TASK: Retype each of the records below exactly, leaving the pictures out.

INPUT MATERIAL:

----------

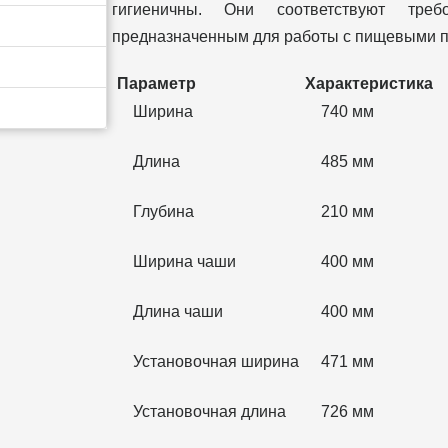
гигиеничны. Они соответствуют тре
предназначенным для работы с пищевыми п
Параметр
Характеристика
Ширина
740 мм
Длина
485 мм
Глубина
210 мм
Ширина чаши
400 мм
Длина чаши
400 мм
Установочная ширина
471 мм
Установочная длина
726 мм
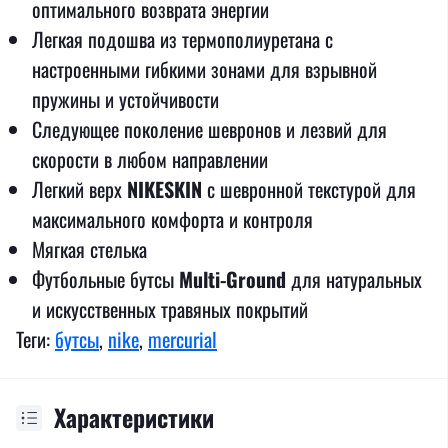
оптимального возврата энергии
Легкая подошва из термополиуретана с
настроенными гибкими зонами для взрывной
пружины и устойчивости
Следующее поколение шевронов и лезвий для
скорости в любом направлении
Легкий верх
NIKESKIN
с шевронной текстурой для
максимального комфорта и контроля
Мягкая стелька
Футбольные бутсы
Multi-Ground
для натуральных
и искусственных травяных покрытий
Теги:
бутсы
,
nike
,
mercurial
Характеристики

----------

ANSWER TO THE PROBLEM:
гигиеничны. Они соответствуют тре
предназначенным для работы с пищевыми п
Параметр
Характеристика
Ширина
740 мм
Длина
485 мм
Глубина
210 мм
Ширина чаши
400 мм
Длина чаши
400 мм
Установочная ширина
471 мм
Установочная длина
726 мм
оптимального возврата энергии
Легкая подошва из термополиуретана с
настроенными гибкими зонами для взрывной
пружины и устойчивости
Следующее поколение шевронов и лезвий для
скорости в любом направлении
Легкий верх
NIKESKIN
с шевронной текстурой для
максимального комфорта и контроля
Мягкая стелька
Футбольные бутсы
Multi-Ground
для натуральных
и искусственных травяных покрытий
Теги:
бутсы
,
nike
,
mercurial
Характеристики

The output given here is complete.